Russie : des régionales en temps de guerre
Des élections régionales se sont tenues ce week-end dans la Fédération de Russie. Des observateurs indépendants ont fait état d'irrégularités et qualifié ce vote du scrutin le moins libre depuis l'arrivée au pouvoir de Vladimir Poutine, qui domine la politique russe depuis quelque 24 ans. Ces élections ont également concerné les territoires occupés d'Ukraine. Les éditorialistes ne sont pas avares de critiques.
Un spectacle embarrassant
Ces élections sont une farce, et c'est bien peu de le dire, critique le quotidien taz :
«Si la situation politique de la Russie n'était pas aussi catastrophique, on ne pourrait s'empêcher d'éclater de rire face à ce spectacle embarrassant que le Kremlin appelle 'élections'. ... Une fois de plus, on a eu droit à tout le répertoire de fraudes, ce qui soulève une question : à quoi bon organiser un scrutin ? Car à quelques rares exceptions près, les candidat·e·s d'opposition n'ont pas été autorisées à se présenter. Dans beaucoup de cas, les Russes ignoraient quel·le·s candidat·e·s briguaient quels postes, voire même qu'un scrutin avait lieu. Mais le Kremlin ne conteste rien de tout cela, puisque son parti Russie Unie l'a emporté. On a bouclé le programme.»
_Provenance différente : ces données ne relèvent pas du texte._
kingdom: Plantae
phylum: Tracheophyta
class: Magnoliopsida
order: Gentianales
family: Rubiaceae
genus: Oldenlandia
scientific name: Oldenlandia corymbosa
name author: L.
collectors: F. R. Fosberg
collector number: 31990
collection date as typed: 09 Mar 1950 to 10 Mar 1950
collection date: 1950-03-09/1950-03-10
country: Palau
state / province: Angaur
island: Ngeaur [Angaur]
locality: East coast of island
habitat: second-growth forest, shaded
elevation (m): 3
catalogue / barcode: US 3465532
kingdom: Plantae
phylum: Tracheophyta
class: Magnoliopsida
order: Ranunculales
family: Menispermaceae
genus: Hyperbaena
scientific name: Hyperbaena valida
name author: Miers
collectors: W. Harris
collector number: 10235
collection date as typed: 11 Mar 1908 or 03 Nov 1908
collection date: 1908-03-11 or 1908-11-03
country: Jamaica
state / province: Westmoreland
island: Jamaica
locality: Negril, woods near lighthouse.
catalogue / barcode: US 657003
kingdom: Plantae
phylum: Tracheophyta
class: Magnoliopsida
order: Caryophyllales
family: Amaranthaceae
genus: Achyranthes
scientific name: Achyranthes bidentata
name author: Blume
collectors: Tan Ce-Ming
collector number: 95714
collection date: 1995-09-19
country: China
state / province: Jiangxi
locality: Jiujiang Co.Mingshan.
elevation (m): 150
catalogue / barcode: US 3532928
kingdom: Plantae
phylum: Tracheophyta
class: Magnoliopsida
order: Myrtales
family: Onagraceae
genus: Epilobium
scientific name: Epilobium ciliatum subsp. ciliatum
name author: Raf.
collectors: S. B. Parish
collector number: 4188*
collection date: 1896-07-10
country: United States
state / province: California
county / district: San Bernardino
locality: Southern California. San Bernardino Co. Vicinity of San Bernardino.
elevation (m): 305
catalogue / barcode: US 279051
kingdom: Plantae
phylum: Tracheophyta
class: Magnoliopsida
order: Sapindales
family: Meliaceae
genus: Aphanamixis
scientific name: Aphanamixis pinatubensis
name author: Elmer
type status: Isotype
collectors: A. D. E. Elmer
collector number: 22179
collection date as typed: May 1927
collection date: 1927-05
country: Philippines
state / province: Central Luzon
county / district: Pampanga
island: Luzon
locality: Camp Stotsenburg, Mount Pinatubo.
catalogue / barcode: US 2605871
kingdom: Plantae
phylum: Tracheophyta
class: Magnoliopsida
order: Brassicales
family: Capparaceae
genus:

Les élections bientôt prises en charge par des machines
Dans un post Telegram relayé par Ekho, le politologue Abbas Galliamov voit dans ce scrutin régional une répétition générale pour la présidentielle de mars 2024 :
«Plus on soudera le couvercle du chaudron de manière hermétique, plus l'explosion sera retentissante quand la pression intérieure aura atteint un niveau critique. Au fond, je pense que la stratégie de campagne de Poutine ne reposera pas sur un programme et sur des nouveautés idéologiques, mais sur le passage total de l'ensemble de l'infrastructure électorale à une forme électronique. On essaiera d'abolir les bulletins papier en soi, sous le couvert de la modernisation. Les élections seront alors une procédure vraiment absurde. Un peu comme dans l'empire tsariste à la veille de 1917.»
En prison, l'occasion de se lâcher
Ilia Iachine, opposant condamné à huit ans et demi de détention, décrit sur Facebook le déroulement du scrutin en prison :
«Les élections dans le monde carcéral constituent un interlude assez amusant. Les détenus sont amenés aux urnes par paquets de douze, ce qui offre une des rares occasions de discuter avec ses voisins. ... Les prisonniers échangent gaiement sur le choix à faire. ... Pour avoir la conscience tranquille, j'ai écrit sur le bulletin de vote : POUR UNE RUSSIE SANS POUTINE. A la sortie du bureau de vote de la prison, j'ai ensuite mené une enquête. Il en est ressorti que la plupart des prisonniers étaient prêts à voter pour n'importe qui pour peu que ce ne soit pas le parti 'Russie Unie'. Un seul détenu, lui-même membre du parti, a avoué avoir coché la case Sobianine. Il faut dire qu'il purge une peine pour fraude après avoir volé une usine. Son allégeance est logique.»